■ Extract ■
Resins:
Chromatography resins:
When examining the type of chromatography resin that best meets your needs, there are four categories of resin that you should focus on. Factors such as purity, surface charge of your target protein, molecular size, and even how water interacts with your sample are all very important in determining the ideal resin. Let’s take a closer look at specific types of resin based on different chromatography techniques.
Affinity chromatography (AC)
Affinity chromatography (AC) is a powerful technique for purifying target molecules based on a strong but reversible interaction between the sample protein and a specific ligand. This binding interaction immobilizes the ligand onto a stationary resin, along with the target compound. The binding and purification in this technique is highly selective and takes advantage of the structure or biological function of the target protein. Both naturally occurring and recombinantly produced molecules can be purified using affinity chromatography, making it a versatile and precise method.
Ion exchange chromatography (IEX)
Ion exchange chromatography works by separating molecules based on their overall surface charge. This interaction is also reversible and can be achieved by matching a chromatography resin that has the opposite charge of the target compound in your sample.

■ Exercise objective ■
In the chromatography resin text, what property of molecules does ion exchange chromatography use to separate them? The material that follows has no connection to the chromatography resin text.

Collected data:
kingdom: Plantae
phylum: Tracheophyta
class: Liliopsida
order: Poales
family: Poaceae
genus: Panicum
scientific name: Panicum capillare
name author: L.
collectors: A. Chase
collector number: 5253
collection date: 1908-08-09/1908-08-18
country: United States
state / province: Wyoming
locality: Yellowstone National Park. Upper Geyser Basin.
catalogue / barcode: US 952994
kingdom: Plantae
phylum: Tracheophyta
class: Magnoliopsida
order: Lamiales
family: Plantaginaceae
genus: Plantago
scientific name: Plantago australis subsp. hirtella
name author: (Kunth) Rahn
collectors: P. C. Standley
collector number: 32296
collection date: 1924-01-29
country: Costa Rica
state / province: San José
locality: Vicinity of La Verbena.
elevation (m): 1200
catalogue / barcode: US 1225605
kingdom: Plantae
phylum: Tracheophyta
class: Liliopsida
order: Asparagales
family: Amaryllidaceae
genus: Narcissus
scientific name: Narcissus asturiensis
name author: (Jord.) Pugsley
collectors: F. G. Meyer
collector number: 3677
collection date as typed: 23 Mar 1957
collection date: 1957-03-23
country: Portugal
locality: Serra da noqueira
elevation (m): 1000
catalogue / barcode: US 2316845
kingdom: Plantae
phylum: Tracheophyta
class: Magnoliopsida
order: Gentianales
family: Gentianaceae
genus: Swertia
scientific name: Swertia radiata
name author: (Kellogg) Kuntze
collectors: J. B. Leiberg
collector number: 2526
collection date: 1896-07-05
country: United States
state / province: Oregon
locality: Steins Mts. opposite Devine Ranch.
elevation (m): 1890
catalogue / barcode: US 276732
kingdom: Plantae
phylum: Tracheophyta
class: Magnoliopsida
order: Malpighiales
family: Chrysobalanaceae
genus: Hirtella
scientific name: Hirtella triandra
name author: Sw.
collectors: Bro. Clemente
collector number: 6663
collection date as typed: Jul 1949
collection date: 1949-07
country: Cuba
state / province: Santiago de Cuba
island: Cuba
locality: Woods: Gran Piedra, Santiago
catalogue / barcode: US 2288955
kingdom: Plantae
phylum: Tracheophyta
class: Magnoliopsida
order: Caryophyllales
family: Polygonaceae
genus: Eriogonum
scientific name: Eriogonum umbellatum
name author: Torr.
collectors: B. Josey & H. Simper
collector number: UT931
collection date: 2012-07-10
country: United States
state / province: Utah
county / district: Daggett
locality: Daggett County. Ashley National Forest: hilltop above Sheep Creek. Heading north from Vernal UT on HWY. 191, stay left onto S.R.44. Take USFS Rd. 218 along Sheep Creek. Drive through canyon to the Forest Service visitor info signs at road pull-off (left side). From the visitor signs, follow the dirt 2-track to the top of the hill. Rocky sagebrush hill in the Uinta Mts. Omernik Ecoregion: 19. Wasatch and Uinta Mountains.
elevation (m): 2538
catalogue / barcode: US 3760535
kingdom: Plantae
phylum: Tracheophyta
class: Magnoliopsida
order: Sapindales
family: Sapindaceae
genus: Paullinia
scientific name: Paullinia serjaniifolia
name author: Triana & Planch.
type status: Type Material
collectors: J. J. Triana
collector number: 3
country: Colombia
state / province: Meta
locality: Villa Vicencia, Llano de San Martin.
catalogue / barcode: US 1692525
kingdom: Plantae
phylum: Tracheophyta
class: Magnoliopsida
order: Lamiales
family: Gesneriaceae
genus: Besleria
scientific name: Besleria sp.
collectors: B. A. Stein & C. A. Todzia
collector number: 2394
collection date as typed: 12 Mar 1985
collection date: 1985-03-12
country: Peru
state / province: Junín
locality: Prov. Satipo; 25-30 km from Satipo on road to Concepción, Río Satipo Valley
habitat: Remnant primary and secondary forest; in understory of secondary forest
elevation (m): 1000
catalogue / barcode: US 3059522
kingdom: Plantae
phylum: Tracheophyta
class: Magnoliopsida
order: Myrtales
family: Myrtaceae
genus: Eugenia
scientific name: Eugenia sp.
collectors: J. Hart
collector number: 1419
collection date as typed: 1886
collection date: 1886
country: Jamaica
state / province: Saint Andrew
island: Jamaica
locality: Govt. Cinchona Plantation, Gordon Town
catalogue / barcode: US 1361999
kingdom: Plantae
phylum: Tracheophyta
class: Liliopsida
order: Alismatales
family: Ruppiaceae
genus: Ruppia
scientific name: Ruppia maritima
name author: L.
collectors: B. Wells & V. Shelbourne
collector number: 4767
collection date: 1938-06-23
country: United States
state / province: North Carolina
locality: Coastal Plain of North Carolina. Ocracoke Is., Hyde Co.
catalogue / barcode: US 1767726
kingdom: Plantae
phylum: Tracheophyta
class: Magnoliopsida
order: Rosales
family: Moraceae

■ Task output ■
Their overall surface charge.